- _Compiti da svolgere_
1: Trascrivi parola per parola il pezzo del testo sulle radiazioni in Svezia che comincia con "Nella  scuola di" e finisce con "che stavano mangiando.".
2: Scrivi il seguito del testo sulle radiazioni in Svezia, partendo subito dopo la sua ultima frase.

Il livello delle radiazioni pari a 20 milioni di curie equivalente ad un miliardo di Giga Bequerel (duecento volte superiore a Hiroshima e Nagasaki) fu devastante. Le radiazioni dilagarono su tutta l’Europa e anche la penisola scandinavia ne fu investita. L’ondata di piogge radioattive si riversò ininterrottamente su vaste aree del Nord della Svezia, lungo la contea del Vösterbottened, o come a Uppsala, la quarta città svedese, una delle più antiche del Nord avendo ricevuto lo status di città nel 1446.

Siccome il cinque per cento  di Cesio 137 fu assorbito dall’ambiente, l’ottanta per cento delle carni di renna e di altri cervidi come l’alce non tardarono a raggiungere livelli di contaminazione scoraggianti. Infatti, la loro fonte principale  di sostentamento di questi animali, i licheni, si era trasformata in un concentrato di radiazioni potentissimo poiché, al pari delle spugne, questi organismi vegetali assorbono il nutrimento non dal terreno, in quanto sono privi da radici, ma dal pulviscolo atmosferico perciò è facile immaginare  con quali effetti micidiali.

Nella  scuola di Funäsdalen, la cittadina  dove vivo, ne parlavano tutti. Una nuova parola - Cesio 137 - era entrata nel vocabolario degli scolari Sami, il popolo indigeno del Grand Nord. (http://www.altrenotizie.org/ambiente/4819-una-vita-in-lapponia.html ). Le cronache raccontano che Ulla, dodici anni, tornava a casa con il paniere della merenda intatto e con la testa piena di timori e di  domande. Al Cesio 137 si affiancava un’altra parola, ancor più misteriosa per i ragazzi: “bequerel”, ovvero l’unità di misura dei livelli di contaminazione dell’aria. Tra gli alunni era diventato quasi normale interrogarsi a vicenda, di quanti “bequerel” fosse quello che stavano mangiando.

- _Dati da esaminare_
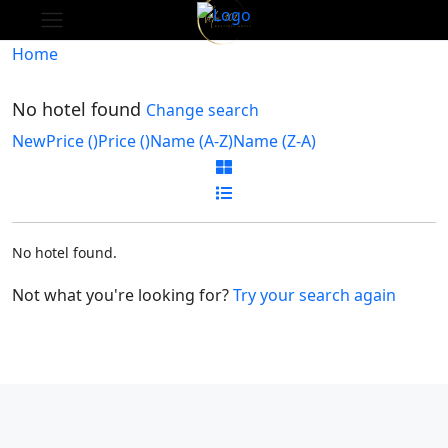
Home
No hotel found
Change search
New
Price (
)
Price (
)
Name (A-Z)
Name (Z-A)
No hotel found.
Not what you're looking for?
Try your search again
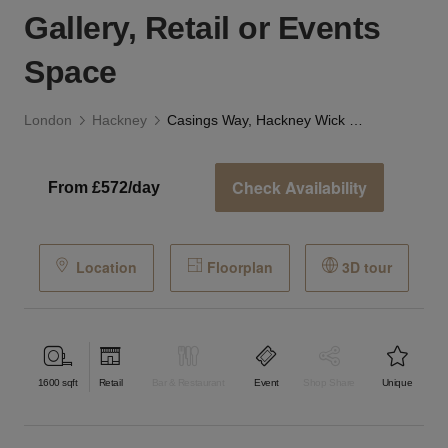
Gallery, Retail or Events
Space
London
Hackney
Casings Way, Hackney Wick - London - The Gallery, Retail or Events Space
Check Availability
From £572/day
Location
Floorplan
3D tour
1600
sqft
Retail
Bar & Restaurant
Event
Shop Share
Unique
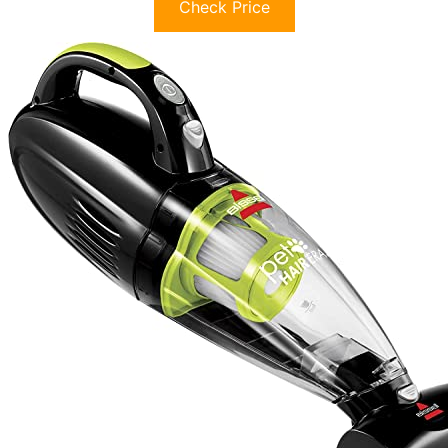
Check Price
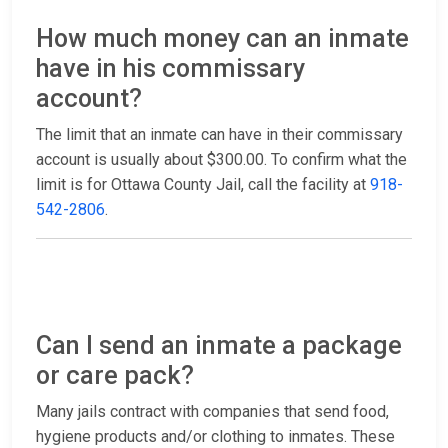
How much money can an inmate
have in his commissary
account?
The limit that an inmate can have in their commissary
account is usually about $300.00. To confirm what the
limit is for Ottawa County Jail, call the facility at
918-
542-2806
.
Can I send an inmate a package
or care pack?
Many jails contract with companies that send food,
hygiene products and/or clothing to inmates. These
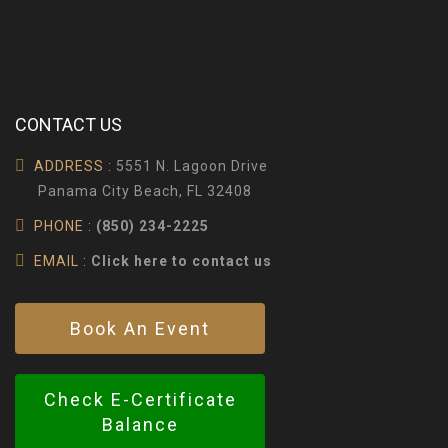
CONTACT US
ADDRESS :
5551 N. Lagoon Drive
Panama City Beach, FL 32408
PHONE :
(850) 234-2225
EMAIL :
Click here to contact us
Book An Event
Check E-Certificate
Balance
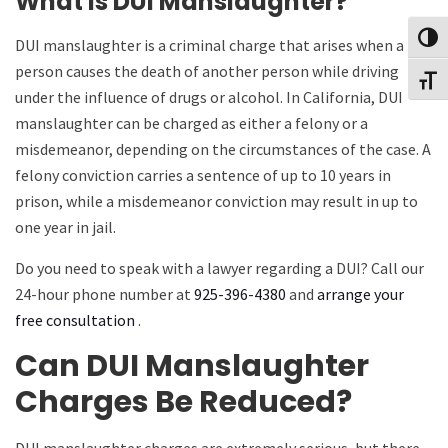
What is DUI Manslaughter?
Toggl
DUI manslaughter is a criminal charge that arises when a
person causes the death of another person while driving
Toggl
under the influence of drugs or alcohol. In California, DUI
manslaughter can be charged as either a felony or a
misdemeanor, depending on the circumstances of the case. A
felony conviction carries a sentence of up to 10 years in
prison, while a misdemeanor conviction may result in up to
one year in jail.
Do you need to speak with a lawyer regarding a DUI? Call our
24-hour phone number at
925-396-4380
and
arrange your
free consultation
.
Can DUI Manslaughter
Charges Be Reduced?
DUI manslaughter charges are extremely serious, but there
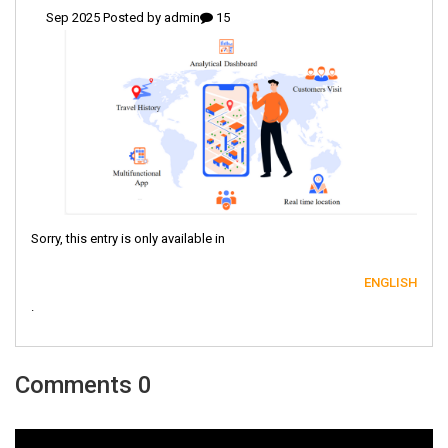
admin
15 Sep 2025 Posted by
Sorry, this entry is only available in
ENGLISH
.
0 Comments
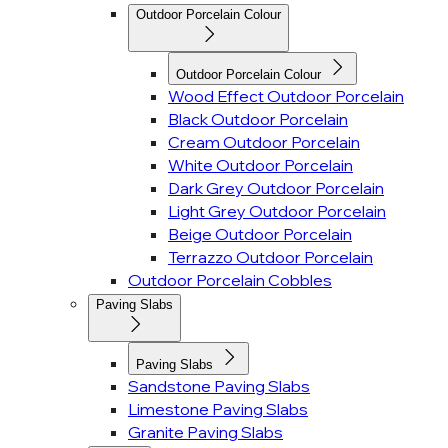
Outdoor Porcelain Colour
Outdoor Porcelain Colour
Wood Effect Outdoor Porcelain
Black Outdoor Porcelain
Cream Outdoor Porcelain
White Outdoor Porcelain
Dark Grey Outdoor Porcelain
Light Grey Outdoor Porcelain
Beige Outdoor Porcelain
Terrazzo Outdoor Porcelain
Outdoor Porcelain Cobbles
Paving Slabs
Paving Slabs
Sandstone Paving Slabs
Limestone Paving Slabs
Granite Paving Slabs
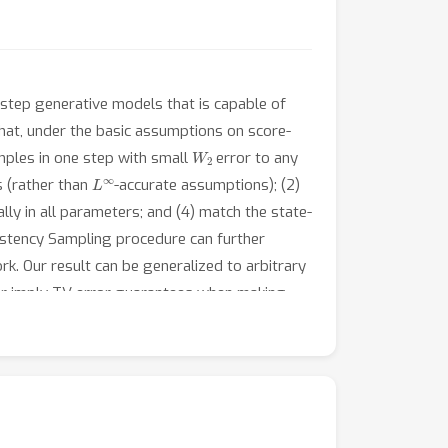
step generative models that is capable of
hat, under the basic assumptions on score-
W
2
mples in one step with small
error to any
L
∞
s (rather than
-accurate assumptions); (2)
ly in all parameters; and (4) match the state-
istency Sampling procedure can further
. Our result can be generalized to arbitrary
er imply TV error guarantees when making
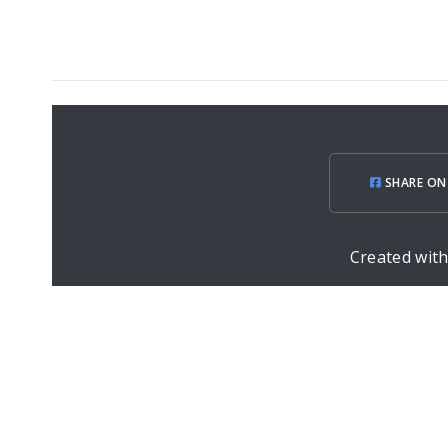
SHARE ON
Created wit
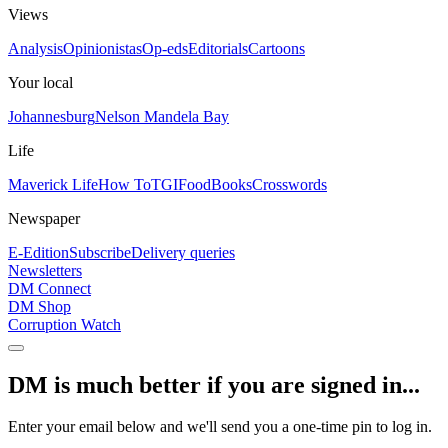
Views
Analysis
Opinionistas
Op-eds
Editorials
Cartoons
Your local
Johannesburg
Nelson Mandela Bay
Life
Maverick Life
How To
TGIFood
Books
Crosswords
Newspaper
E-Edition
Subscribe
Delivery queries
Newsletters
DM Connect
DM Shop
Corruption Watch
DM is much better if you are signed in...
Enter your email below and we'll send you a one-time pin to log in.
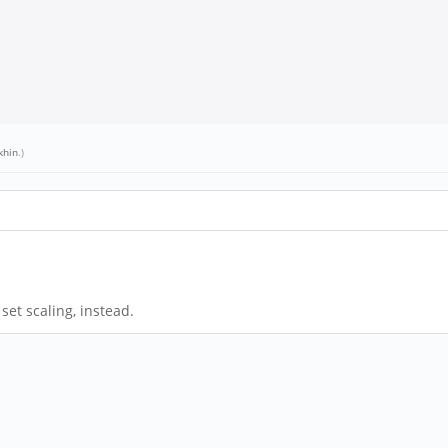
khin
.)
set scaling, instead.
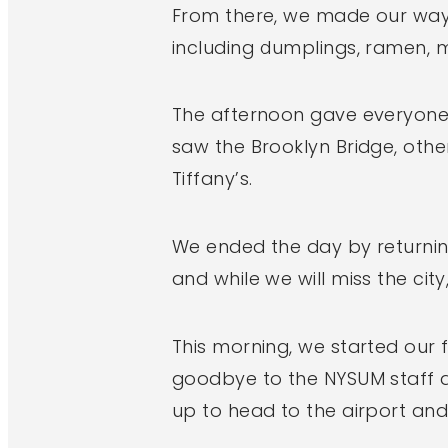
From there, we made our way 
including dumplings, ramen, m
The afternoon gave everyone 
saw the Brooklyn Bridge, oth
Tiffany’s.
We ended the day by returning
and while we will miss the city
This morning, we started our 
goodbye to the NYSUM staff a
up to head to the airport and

* * *

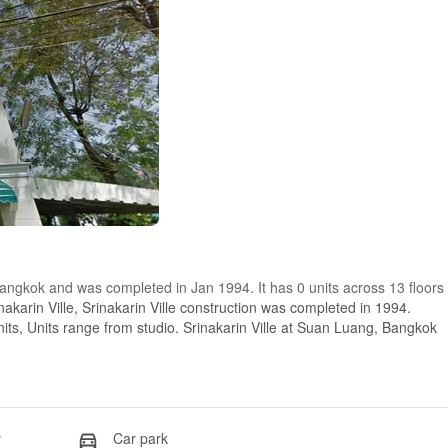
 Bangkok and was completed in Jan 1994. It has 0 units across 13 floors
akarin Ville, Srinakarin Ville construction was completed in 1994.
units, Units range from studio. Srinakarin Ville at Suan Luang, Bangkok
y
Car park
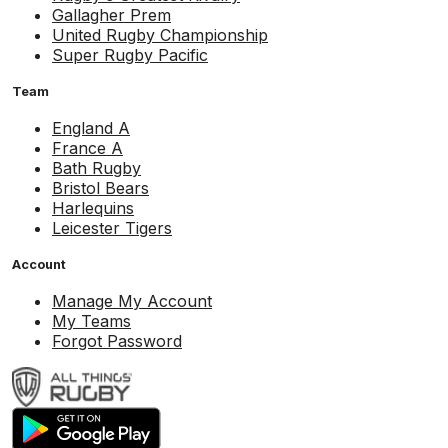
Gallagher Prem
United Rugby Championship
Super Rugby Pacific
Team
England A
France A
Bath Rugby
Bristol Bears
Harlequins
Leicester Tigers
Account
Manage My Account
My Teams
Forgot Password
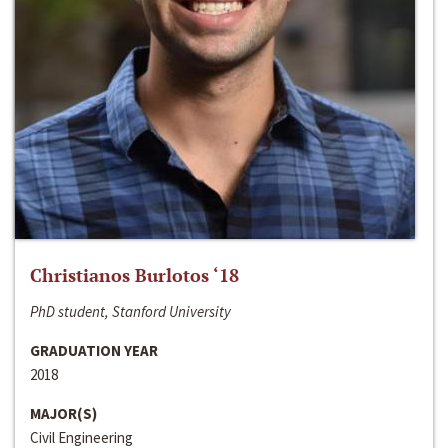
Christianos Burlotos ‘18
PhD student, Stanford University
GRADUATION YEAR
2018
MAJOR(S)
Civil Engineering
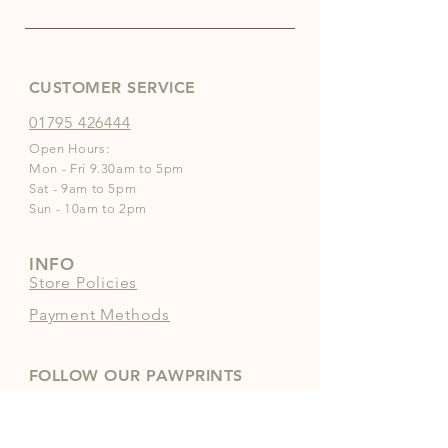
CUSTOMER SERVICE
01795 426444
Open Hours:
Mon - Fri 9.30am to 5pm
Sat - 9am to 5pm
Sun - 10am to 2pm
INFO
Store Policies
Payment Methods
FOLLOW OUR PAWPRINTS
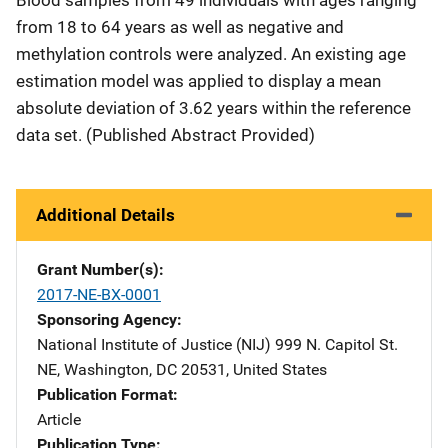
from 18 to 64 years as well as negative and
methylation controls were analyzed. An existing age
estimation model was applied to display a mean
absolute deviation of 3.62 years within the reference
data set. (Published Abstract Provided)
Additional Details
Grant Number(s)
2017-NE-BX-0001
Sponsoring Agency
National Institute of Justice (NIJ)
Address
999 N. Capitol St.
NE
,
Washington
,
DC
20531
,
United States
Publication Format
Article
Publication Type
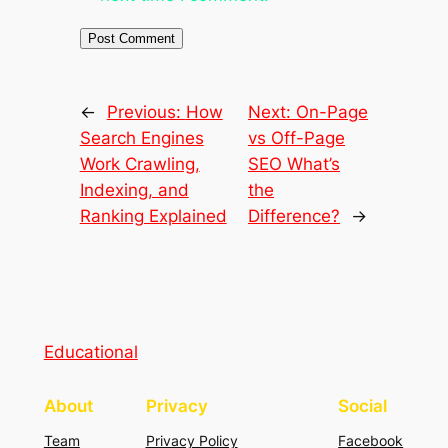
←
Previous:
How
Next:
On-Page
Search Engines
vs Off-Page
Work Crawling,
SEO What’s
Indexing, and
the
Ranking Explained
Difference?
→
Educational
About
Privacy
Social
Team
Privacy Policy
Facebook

* * *

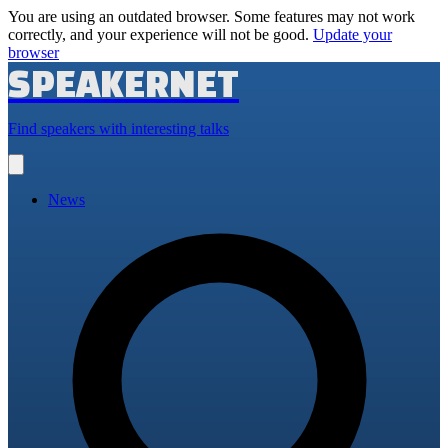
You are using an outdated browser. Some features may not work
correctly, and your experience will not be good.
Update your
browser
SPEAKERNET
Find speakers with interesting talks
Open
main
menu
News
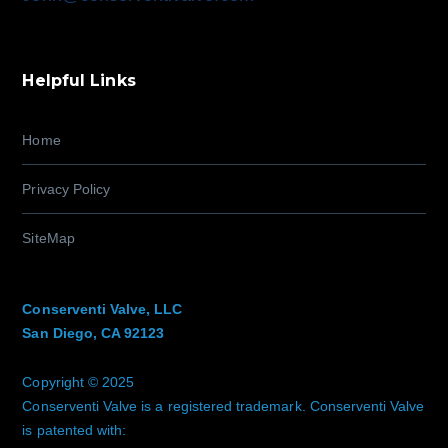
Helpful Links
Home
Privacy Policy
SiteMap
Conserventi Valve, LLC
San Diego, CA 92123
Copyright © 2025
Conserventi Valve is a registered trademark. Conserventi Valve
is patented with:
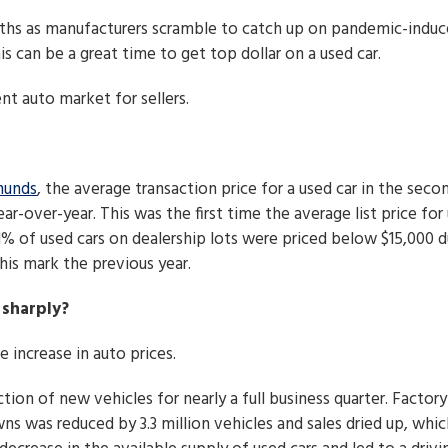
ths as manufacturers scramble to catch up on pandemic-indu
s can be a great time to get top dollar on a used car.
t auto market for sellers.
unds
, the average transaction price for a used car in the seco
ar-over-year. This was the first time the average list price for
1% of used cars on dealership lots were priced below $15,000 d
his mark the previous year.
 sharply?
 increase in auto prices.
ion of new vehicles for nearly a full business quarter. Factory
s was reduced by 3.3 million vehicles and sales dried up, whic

- _Esercizi risolti_
1:
Nella  scuola di Funäsdalen, la cittadina  dove vivo, ne parlavano tutti. Una nuova parola - Cesio 137 - era entrata nel vocabolario degli scolari Sami, il popolo indigeno del Grand Nord. (http://www.altrenotizie.org/ambiente/4819-una-vita-in-lapponia.html ). Le cronache raccontano che Ulla, dodici anni, tornava a casa con il paniere della merenda intatto e con la testa piena di timori e di  domande. Al Cesio 137 si affiancava un’altra parola, ancor più misteriosa per i ragazzi: “bequerel”, ovvero l’unità di misura dei livelli di contaminazione dell’aria. Tra gli alunni era diventato quasi normale interrogarsi a vicenda, di quanti “bequerel” fosse quello che stavano mangiando.

2:
Naturalmente, alle domande  dei ragazzi i genitori non sapevano cosa rispondere. Le radiazioni non erano tangibili, non c’era un nemico visibile contro il quale combattere. A ben guardare niente sembrava cambiato. Il cielo aveva lo stesso colore e la purezza dei laghi scandinavi risplendeva come non mai. Cesio 137, il terribile, non appariva, non aveva una forma, una connotazione, un colore, un odore. Attraverso i disegni i bambini espressero la loro frustrazione. Infatti nelle loro tavole la foresta si animava di animali, di renne, di alci, di pesci che “sentivano” Chernobyl, lo “odoravano” e si rifiutavano  di mangiare perché le radiazioni avevano “un sapore” cattivo.

Il governo svedese dichiarò che la carne di renna non poteva essere mangiata finché i livelli di radizione presenti nelle carni non fossero scesi. Il limite tollerato per l’alimentazione umana era di 300 bq/kg, ma le carni degli animali macellati superavano di gran lunga queto limite. I Sami,  che sono gli unici ad avere il diritto di allevare le renne, videro in poco tempo la loro economia crollare e con essa la disperazione crescere. Si cominciò col marchiare di blu gli animali non destinati all’alimentazione umana, e le loro carni furono trasformate in “foraggio” per essere vendute agli allevatori di animali da pelliccia. Ma era davvero il minimo dei guadagni che si potesse ricavare da quella forzata mattanza.

D’altro canto, va pure detto che per mesi e mesi furono scavate delle fosse comuni dove centinaia e centinaia di renne vennero abbattute e seppellite. Il post- Chernobyl lasciò dietro di sé lo sterminio  di 75 mila renne poiché per tutto il periodo 1986-1987 la carne di renna fu dichiarata non idonea  all’alimentazione umana.

Ragion per cui, a cominciare dal  1988 i Sami videro il loro stile di vita cambiare drasticamente. La Madre terra alla quale si sentivano di appartenere e che da sempre celebrano con i loro yoik, i loro canti popolari, non era più la stessa ereditata dai loro padri. Sebbene non siano più dei nomadi - solo in estate lasciavano le case per seguire gli animali sulle alture - i Sami  sono riusciti  a mantenere le loro tradizioni, poiché nascite, vita, morte, tutto ancora si ricollega alle renne e al loro ciclo vitale.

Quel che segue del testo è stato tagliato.